DistNetworkError when using multiprocessing_context parameter in pytorch dataloader

Because of some special reasons I want to use spawn method to create worker in DataLoader of Pytorch, this is demo:

import torch
import torch.nn as nn
import torch.optim as optim
from torch.utils.data import DataLoader
from torch.utils.data import TensorDataset
import lightning

fabric = lightning.Fabric(devices=[0, 2], num_nodes=1, strategy='ddp')

class LinearModel(nn.Module):
    def __init__(self):
        self.linear = nn.Linear(10, 2)  

    def forward(self, x):
        return self.linear(x)

if __name__ == '__main__':
    x = torch.randn(100, 10)
    y = torch.rand(100, 2)
    dataset = TensorDataset(x, y)
    # crashed because of multiprocessing_context='spawn'
    train_loader = fabric.setup_dataloaders(DataLoader(dataset, batch_size=10, shuffle=True, 
                   num_workers=1, multiprocessing_context='spawn'))
    model = LinearModel()
    crit = nn.MSELoss()
    model, optimizer = fabric.setup(model, optim.Adam(model.parameters(), lr=0.01))
    for epoch in range(0, 10):
        print(f'Epoch {epoch}')
        for xs, ys in train_loader:
            output = model(xs)
            loss = crit(output, ys)

But it crashed with this error:

# https://pastebin.com/BqA9mjiE
Epoch 0
Epoch 0
torch.distributed.DistNetworkError: The server socket has failed to listen on any local network address. 
The server socket has failed to bind to [::]:55733 (errno: 98 - Address already in use). 
The server socket has failed to bind to (errno: 98 - Address already in use).
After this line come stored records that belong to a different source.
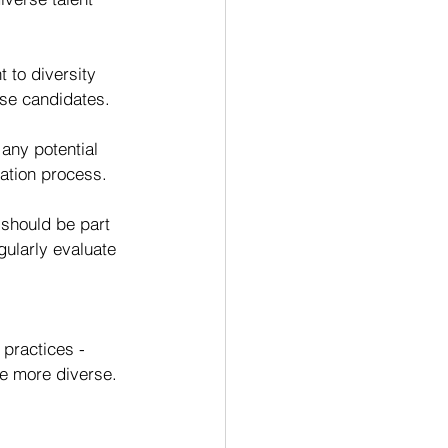
to diversity 
rse candidates.
any potential 
uation process.
 should be part 
gularly evaluate 
practices - 
be more diverse.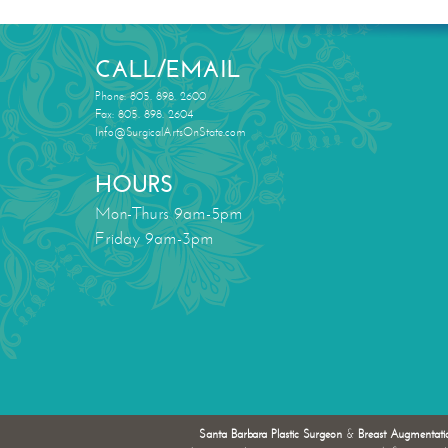
CALL/EMAIL
Phone: 805. 898. 2600
Fax: 805. 898. 2604
Info@SurgicalArtsOnState.com
HOURS
Mon-Thurs 9am-5pm
Friday 9am-3pm
Santa Barbara Plastic Surgeon
&
Breast Augmentati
Port 55733 is listened by training processes before so it will crash.

But I want to know, why port will be bind repeatedly when multiprocessing_context is spawn?

My version of Pytorch is 2.2.2 and fabric’s version is 2.4.0.

Hope for your reply.

I’m not familiar with lightning fabric (maybe ask the lightning folks in their forum), but you would see that “Address already in use” during the bootstrap phase if two or more processes are trying to create a server store during initialization. Maybe lightning is already creating a store to rendevouz on and then the dataloader conflicts with that. If the dataloader has num_workers=0 set, does that still error?

Is the “spawn” argument actually related? Does it work if you remove it?